Trecho fornecido:
┌──

Assim, os argentinos do Periférico de Objetos em "A Última
Noite da Humanidade" mergulharam em um lúdico sarcasmo
ao expor a contra-utopia de um
"reality show" que isola e anestesia, mas não abriram mão do lirismo ao projetar fragmentos de filmes caseiros, levando ao desespero de querer voltar para casa,
quando casa não há mais.
Desse exílio da memória pessoal parte o Grupo Malayerba em
"Nuestra Señora de las Nubes":
reinventar o passado é condição
básica para manter a dignidade
no presente, mesmo se o real assim criado seja fantástico e fragmentário.
A projeção de um passado feliz
em contraponto a um incômodo
presente marca também "A Volta
ao Dia em 80 Mundos", da Cia.
Brasileira de Teatro de Curitiba.
Márcio Abreu, contando com o
enorme carisma de Maureen Miranda e Christiane de Macedo,
reinventa Julio Cortázar no feminino, ao propor o mundo como
um jogo de desmontar.
Para os náufragos na utopia, a
objetividade só pode ser vista com
ironia, como a Cia. Coreto da beckettiana Cláudia Missura, que traduziu os tratados de Descartes em
programa culinário de televisão,
em "As Paixões da Alma", ou como origem da tragédia, no sol a
pino do dia aristotélico de "Medéia", encarnada com impacto
por Cibele Jácome, na versão do
teatro do Pequeno Gesto, do Rio.
Fazendo a ponte entre essas
ilhas utópicas, o resgate da memória transformava o elenco do
Lume Teatro nos excluídos do
Brasil, no inesquecível "Café com
Queijo". Sussurrados ao ouvido
de cada viajante da "Viagem em
Terra Interior", laboratório de vivências de Léa Dant, os segredos
compartilhados transtornavam o
público vendado.

└──

Ordem de trabalho:
Copie na íntegra, sem nenhuma alteração, o trecho acima sobre as montagens teatrais.

Dados fornecidos:
┌──

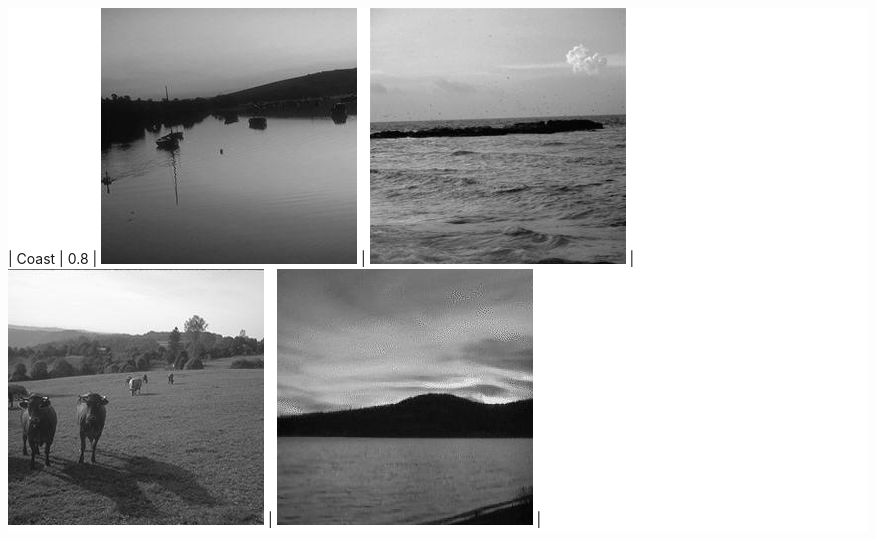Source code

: | Coast | 0.8 | ![](../data/train/Coast/image_0143.jpg) | ![](../data/test/Coast/image_0026.jpg) | ![](../data/test/OpenCountry/image_0037.jpg) | ![](../data/test/Coast/image_0243.jpg) |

└──

Resposta do exercício:
Assim, os argentinos do Periférico de Objetos em "A Última
Noite da Humanidade" mergulharam em um lúdico sarcasmo
ao expor a contra-utopia de um
"reality show" que isola e anestesia, mas não abriram mão do lirismo ao projetar fragmentos de filmes caseiros, levando ao desespero de querer voltar para casa,
quando casa não há mais.
Desse exílio da memória pessoal parte o Grupo Malayerba em
"Nuestra Señora de las Nubes":
reinventar o passado é condição
básica para manter a dignidade
no presente, mesmo se o real assim criado seja fantástico e fragmentário.
A projeção de um passado feliz
em contraponto a um incômodo
presente marca também "A Volta
ao Dia em 80 Mundos", da Cia.
Brasileira de Teatro de Curitiba.
Márcio Abreu, contando com o
enorme carisma de Maureen Miranda e Christiane de Macedo,
reinventa Julio Cortázar no feminino, ao propor o mundo como
um jogo de desmontar.
Para os náufragos na utopia, a
objetividade só pode ser vista com
ironia, como a Cia. Coreto da beckettiana Cláudia Missura, que traduziu os tratados de Descartes em
programa culinário de televisão,
em "As Paixões da Alma", ou como origem da tragédia, no sol a
pino do dia aristotélico de "Medéia", encarnada com impacto
por Cibele Jácome, na versão do
teatro do Pequeno Gesto, do Rio.
Fazendo a ponte entre essas
ilhas utópicas, o resgate da memória transformava o elenco do
Lume Teatro nos excluídos do
Brasil, no inesquecível "Café com
Queijo". Sussurrados ao ouvido
de cada viajante da "Viagem em
Terra Interior", laboratório de vivências de Léa Dant, os segredos
compartilhados transtornavam o
público vendado.